In early 2003, I was an active member of the IL-2 Sturmovik flight sim online community, and also just settling in at the Art Institute of Seattle.  The sim's development team had a standing policy of considering third party aircraft models for inclusion in the sim, provided they were exactingly accurate - historically and technically.  I'd begun modeling the early 'smallmouth' P-40B on my own, hoping to eventually submit it.
     Towards June, a well known (and long absent) individual in the IL-2 community began approaching 3D modelers and texture artists who were in the process of building aircraft models or had done so previously.  While it would not be formally announced until several months later, this was the beginning of the internationally distributed art asset development of 1C:Maddox / Red Rocket Games'
Pacific Fighers.
     As can be expected when any development team is spread over several dozen countries (one count was as high as 60) and speaks almost as many languages, communication and coordination between team members and management was new and interesting every day.  This became a secondary challenge, at least for me, when my wife and I discovered in September that we were expecting our son.

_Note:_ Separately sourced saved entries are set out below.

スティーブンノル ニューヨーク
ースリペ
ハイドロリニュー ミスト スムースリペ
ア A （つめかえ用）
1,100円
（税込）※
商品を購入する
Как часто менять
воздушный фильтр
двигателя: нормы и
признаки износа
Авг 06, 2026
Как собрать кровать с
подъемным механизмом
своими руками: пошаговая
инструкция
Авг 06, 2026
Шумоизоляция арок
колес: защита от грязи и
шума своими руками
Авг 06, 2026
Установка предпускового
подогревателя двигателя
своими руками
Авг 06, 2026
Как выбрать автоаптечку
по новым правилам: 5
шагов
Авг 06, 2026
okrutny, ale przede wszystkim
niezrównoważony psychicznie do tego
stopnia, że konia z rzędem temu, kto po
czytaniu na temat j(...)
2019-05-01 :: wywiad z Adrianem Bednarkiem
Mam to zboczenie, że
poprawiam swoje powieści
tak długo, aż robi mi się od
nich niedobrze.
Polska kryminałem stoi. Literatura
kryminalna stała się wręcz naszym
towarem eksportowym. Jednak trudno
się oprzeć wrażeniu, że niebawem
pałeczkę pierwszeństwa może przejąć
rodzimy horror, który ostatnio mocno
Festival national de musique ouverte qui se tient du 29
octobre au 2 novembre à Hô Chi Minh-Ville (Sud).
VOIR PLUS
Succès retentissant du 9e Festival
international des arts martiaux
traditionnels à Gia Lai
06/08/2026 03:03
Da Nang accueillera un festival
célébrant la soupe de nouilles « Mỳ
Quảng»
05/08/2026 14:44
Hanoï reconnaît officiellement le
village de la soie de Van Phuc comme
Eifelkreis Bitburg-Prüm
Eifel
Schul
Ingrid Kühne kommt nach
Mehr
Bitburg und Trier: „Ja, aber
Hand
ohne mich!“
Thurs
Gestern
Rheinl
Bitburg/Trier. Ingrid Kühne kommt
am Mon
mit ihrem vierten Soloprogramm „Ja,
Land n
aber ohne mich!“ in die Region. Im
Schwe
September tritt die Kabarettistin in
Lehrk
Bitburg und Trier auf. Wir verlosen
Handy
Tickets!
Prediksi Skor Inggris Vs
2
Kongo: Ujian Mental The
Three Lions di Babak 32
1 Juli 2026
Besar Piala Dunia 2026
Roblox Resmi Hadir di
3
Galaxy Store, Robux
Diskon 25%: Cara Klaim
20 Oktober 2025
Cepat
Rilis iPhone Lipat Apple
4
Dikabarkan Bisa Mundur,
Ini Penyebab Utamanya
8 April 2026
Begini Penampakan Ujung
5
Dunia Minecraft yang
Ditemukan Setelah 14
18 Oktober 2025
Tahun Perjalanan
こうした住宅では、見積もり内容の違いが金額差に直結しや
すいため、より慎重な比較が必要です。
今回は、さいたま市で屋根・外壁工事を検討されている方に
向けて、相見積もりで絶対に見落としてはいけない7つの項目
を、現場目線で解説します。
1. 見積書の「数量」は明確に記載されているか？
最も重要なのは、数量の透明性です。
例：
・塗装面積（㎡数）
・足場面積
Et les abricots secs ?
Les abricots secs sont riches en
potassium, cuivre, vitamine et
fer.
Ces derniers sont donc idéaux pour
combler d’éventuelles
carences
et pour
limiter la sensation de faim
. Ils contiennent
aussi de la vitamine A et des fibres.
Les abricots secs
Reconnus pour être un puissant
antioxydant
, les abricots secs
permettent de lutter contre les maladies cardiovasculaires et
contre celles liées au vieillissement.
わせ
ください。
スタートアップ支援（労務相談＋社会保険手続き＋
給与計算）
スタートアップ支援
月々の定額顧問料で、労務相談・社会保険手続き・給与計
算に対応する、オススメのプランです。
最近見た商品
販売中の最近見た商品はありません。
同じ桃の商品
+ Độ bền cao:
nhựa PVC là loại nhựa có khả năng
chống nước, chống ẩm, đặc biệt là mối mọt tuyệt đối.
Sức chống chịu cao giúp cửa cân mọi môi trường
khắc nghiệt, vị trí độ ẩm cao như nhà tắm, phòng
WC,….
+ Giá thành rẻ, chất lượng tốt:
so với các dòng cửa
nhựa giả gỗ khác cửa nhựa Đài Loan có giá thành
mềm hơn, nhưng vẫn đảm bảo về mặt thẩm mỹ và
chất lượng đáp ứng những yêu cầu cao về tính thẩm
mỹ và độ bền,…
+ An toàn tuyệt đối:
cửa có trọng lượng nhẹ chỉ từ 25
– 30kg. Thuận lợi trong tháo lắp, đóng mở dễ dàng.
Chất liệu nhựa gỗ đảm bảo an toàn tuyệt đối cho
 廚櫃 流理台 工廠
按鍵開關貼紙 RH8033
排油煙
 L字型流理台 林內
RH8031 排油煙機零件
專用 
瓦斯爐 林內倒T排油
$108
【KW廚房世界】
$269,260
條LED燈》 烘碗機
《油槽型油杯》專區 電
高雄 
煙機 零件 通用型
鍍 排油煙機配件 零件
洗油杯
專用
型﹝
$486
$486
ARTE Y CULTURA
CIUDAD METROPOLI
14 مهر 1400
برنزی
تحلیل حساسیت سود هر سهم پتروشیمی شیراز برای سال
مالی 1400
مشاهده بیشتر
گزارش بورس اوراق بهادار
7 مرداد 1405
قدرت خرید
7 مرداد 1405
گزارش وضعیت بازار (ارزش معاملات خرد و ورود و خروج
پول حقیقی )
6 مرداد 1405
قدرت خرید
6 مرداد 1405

     Despite those challenges and others equally and far more serious (of which 'PacFi' had far more than its fair share of), I built the external models for the Flying Tiger's variant of the P-40B, the H-81A-2, plus the US Army Air Corps and RAF variant conversions, the external model for a P-61B Black Widow, and a full cockpit model for the P-40.
     Because of a number of reasons--legal, technical, and communicative, the crazy and convoluted details of which I usually retell in person--my work was accepted, but only the P-40 cockpit was implemented in the simulation which shipped October 2004.  All told, the experience to work on an A-list game while still in college was an eye-opener, and also a stark demonstration of how much I still could learn; I gained more hard knowledge and experience about 3D art in a shorter span of time while working on
PacFi than I have during any other project.